A reforma da reforma previdenciária no Chile
A presidente Michelle Bachelet conseguiu aprovar no Congresso, em tempo recorde e por unanimidade, uma nova legislação sobre o sistema previdenciário, depois de amplo acordo político entre seu partido, o Concertación, e outras legendas. (A reforma da reforma. Valor Econômico. Caderno Eu&Fim de semana, 09.05.2008)
O motivo é que a privatização do sistema ocorrida com a reforma de 1981 deixou de fora as mulheres, os jovens e os mais pobres – justamente aqueles que a reforma alimentou com promessas de seguridade. O mercado os ignorou e o Estado foi chamado de volta. Mas apenas para pagar a conta da proteção social, sem que isso signifique recuo no caminho da privatização. Essa reforma da reforma deve entrar em vigor em julho.
Em 1981, ainda sob a égide da ditadura do general Augusto Pinochet, o Chile promoveu a mais radical reforma da previdência do mundo, praticamente acabando com o sistema público. Pretendia-se aumentar a poupança interna, ampliar o mercado de capitais e, sobretudo, resolver o problema do déficit público. A partir da reforma, a previdência pública fechou para novos contribuintes e extinguiu-se o sistema de repartição (no qual os trabalhadores ativos recolhiam sua contribuição e o fundo assim constituído era repartido entre os inativos). As regras de elegibilidade (idade mínima, sistema de capitalização individual, entre outras) foram igualadas às do setor privado, de forma que incentivassem a migração dos trabalhadores mais jovens para as AFPs (gestoras do sistema depois da privatização), já que o desconto seria de 17% do salário, bem menos que os 27% do regime estatal. A previdência pública, portanto, estava jurada de morte após um período de transição, no qual o déficit, como é típico neste modelo, seria bancado pelo Estado – que a isso resumia seu papel na reforma.
Passados 27 anos, o número de trabalhadores com contribuição irregular ampliou-se, os desempregados jamais voltaram a contribuir proporcionalmente à idade ou pelo tempo parado e os autônomos nunca foram obrigados a integrar uma AFP (apenas 10% deles contribuíam, o que significava 1,4 milhão sem cobertura). O crescimento da economia informal fez surgir um contingente de desprotegidos: calcula-se que quase 50% da mão-de-obra ativa estavam descobertos. As donas-de-casa também foram excluídas. De 18 AFPs, o mercado concentrou-se em apenas 6 (mais uma depois da nova reforma). Aos poucos, os custos das AFPs subiram e foram repassados aos contribuintes. As maiores despesas dessas empresas são os gastos na área de marketing, necessários diante da acirrada concorrência para conquistar novos cotistas. O patrimônio das AFPs alcança hoje 40% do PIB. Compare-se: as exportações de cobre (principal mercadoria da balança comercial) respondem por 23%.
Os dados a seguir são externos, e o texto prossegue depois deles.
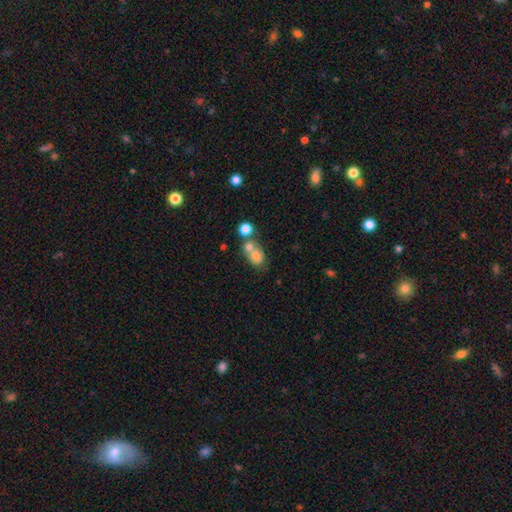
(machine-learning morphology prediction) Smooth or featured: smooth — 74% (featured or disk — 14%)
How rounded: round — 51% (in between — 48%)
Merging: merger — 49% (none — 35%)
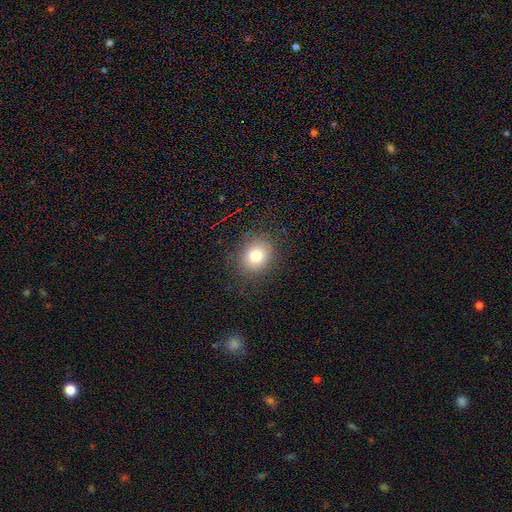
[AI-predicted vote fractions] smooth-or-featured: smooth: 78% | star or artifact: 13% | featured or disk: 10%
  how-rounded: round: 71% | in between: 28% | cigar-shaped: 1%
  merging: none: 85% | minor disturbance: 10% | major disturbance: 4% | merger: 1%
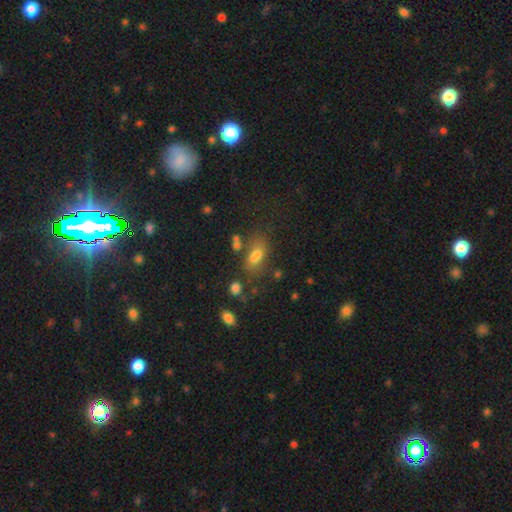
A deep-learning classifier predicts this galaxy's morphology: Q: Smooth or featured?
A: smooth (70%); runner-up: star or artifact (17%)
Q: How rounded?
A: in between (81%); runner-up: round (12%)
Q: Merging?
A: none (66%); runner-up: minor disturbance (16%)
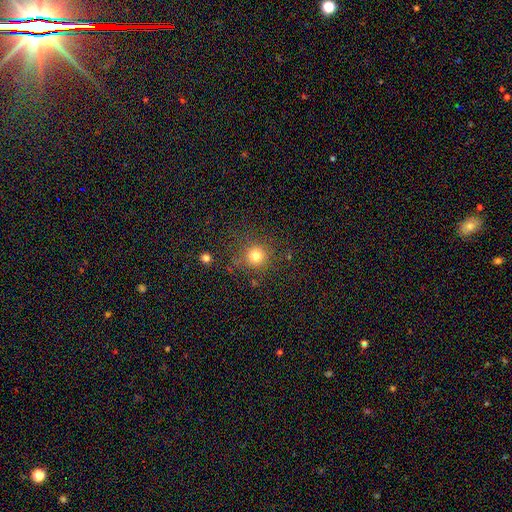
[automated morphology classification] Q: Smooth or featured?
A: smooth (78%); runner-up: star or artifact (16%)
Q: How rounded?
A: round (93%); runner-up: in between (6%)
Q: Merging?
A: none (82%); runner-up: minor disturbance (10%)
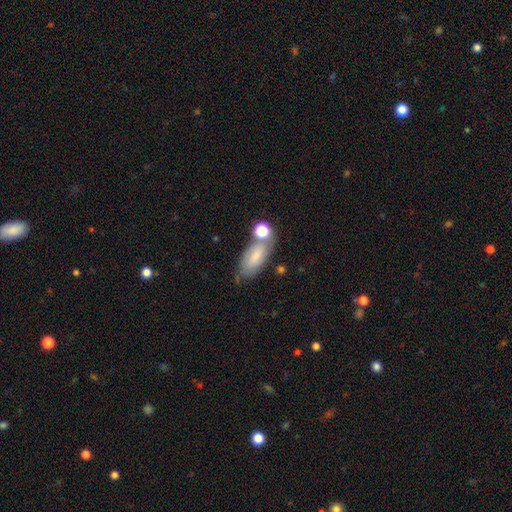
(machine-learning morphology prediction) Smooth or featured?
  - smooth: 70% *
  - featured or disk: 22%
  - star or artifact: 8%
How rounded?
  - in between: 82% *
  - cigar-shaped: 14%
  - round: 4%
Merging?
  - none: 52% *
  - minor disturbance: 20%
  - merger: 20%
  - major disturbance: 7%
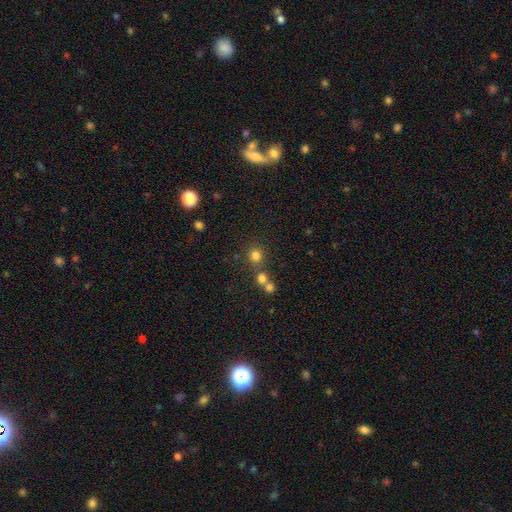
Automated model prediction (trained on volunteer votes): A smooth galaxy with no disk features (77%) that is round (87%). Merging: none (69%).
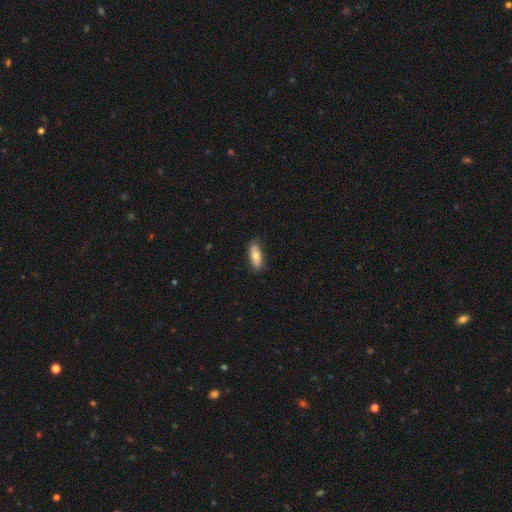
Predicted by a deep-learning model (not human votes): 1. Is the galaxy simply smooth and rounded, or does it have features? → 72% smooth, 21% featured or disk, 6% star or artifact.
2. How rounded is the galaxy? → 77% in between, 21% cigar-shaped, 3% round.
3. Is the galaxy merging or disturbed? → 81% none, 15% minor disturbance, 3% major disturbance, 1% merger.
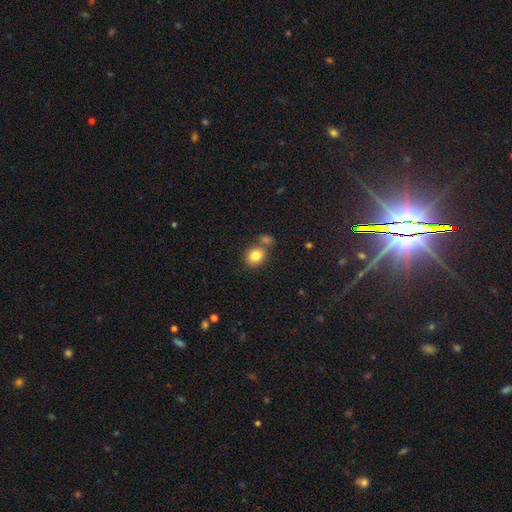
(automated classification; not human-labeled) smooth-or-featured: smooth: 83% | star or artifact: 10% | featured or disk: 8%
  how-rounded: round: 63% | in between: 36% | cigar-shaped: 1%
  merging: none: 62% | merger: 24% | minor disturbance: 11% | major disturbance: 3%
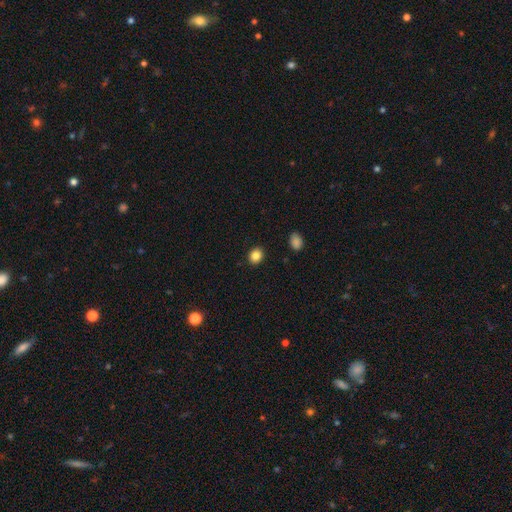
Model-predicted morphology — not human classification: Q: Smooth or featured?
A: smooth (85%); runner-up: star or artifact (10%)
Q: How rounded?
A: round (62%); runner-up: in between (37%)
Q: Merging?
A: none (90%); runner-up: minor disturbance (6%)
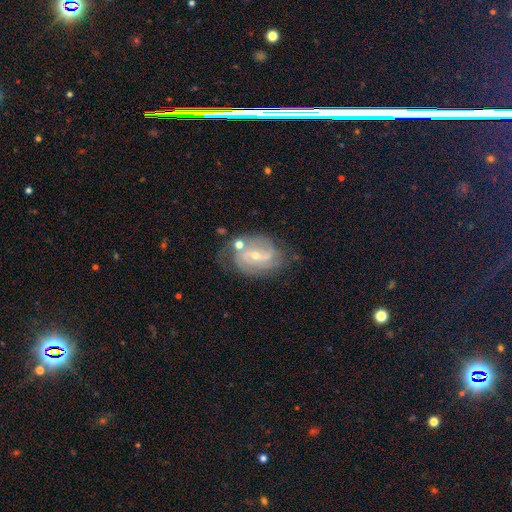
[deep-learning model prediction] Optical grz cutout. It shows a featured or disk galaxy (82%) with a weak bar (46%), 2 (47%) tight (44%) spiral arms (92%) and a small central bulge (63%). Merging: none (62%).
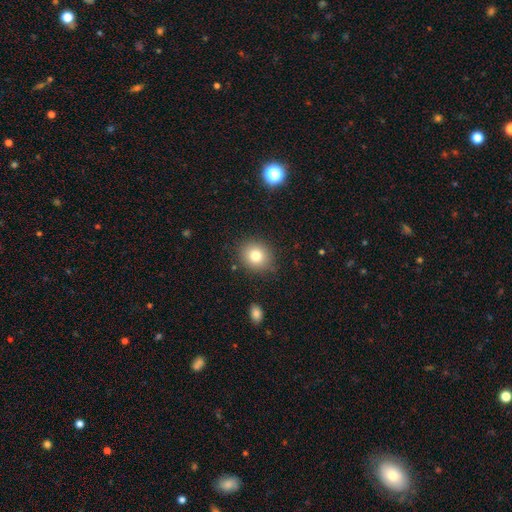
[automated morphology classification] type=smooth (79%); roundness=round (79%); merging=none (85%).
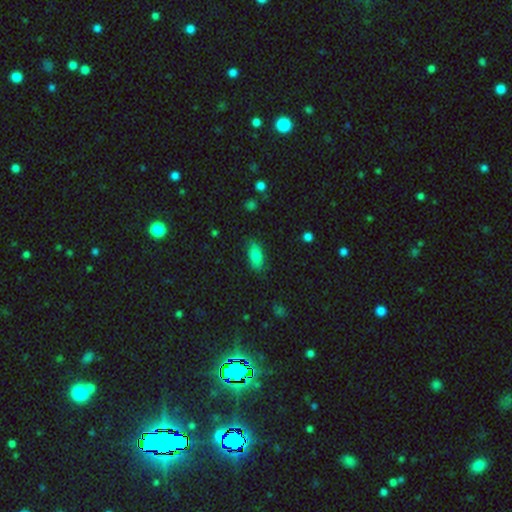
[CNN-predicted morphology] This appears to be a smooth galaxy with no disk features (81%) that is in between round and cigar-shaped (88%). Merging: none (82%).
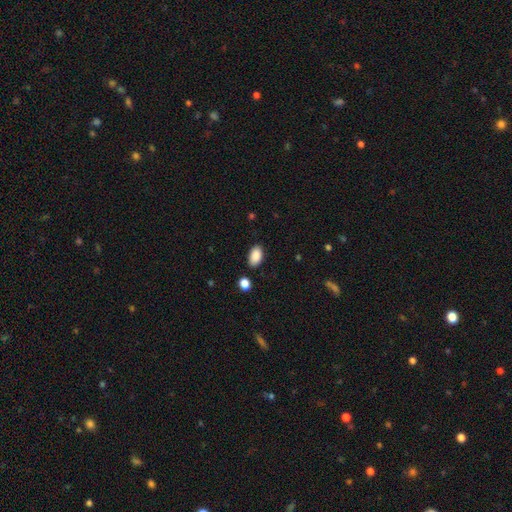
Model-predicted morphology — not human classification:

A grande novidade da nova reforma é que todos os chilenos que se encontrem entre os 40% mais pobres da população (US$ 170 dólares de renda per capita por domicílio) passarão a receber, a partir de 1 de julho, uma “pensão básica solidária” (PBS) de cerca de US$ 150, mesmo sem jamais ter contribuído para a previdência. Pelo regime anterior, eram exigidos, no mínimo, 20 anos de contribuição. A reforma criou ainda o “aporte previdenciário solidário” (APS), um bônus para aqueles na faixa dos mais pobres e com benefícios raquíticos (inferiores a US$ 500).
O modelo da reforma chilena interessa diretamente ao Brasil, já que se encontra em tramitação no Congresso Nacional projeto que pretende acabar com a principal inovação da reforma previdenciária de 1998 (Emenda Constitucional nº 20) e aplicado desde 1999: o fator previdenciário (PLS 201/2006, Senador Paulo Paim). Por esse mecanismo, o valor da aposentadoria é calculado levando em conta a idade, expectativa de vida após a aposentadoria e o tempo de contribuição; e, depois, é aplicado ao resultado da média dos 80% maiores salários de contribuição. Desde a entrada em vigor da Lei nº 9.876/99, o fator previdenciário já rendeu uma economia aos cofres públicos da Previdência de R$ 10,1 bilhões. O déficit da Previdência para o ano de 2008 deve ser de R$ 43 bilhões. (O Globo, 20.04.2008)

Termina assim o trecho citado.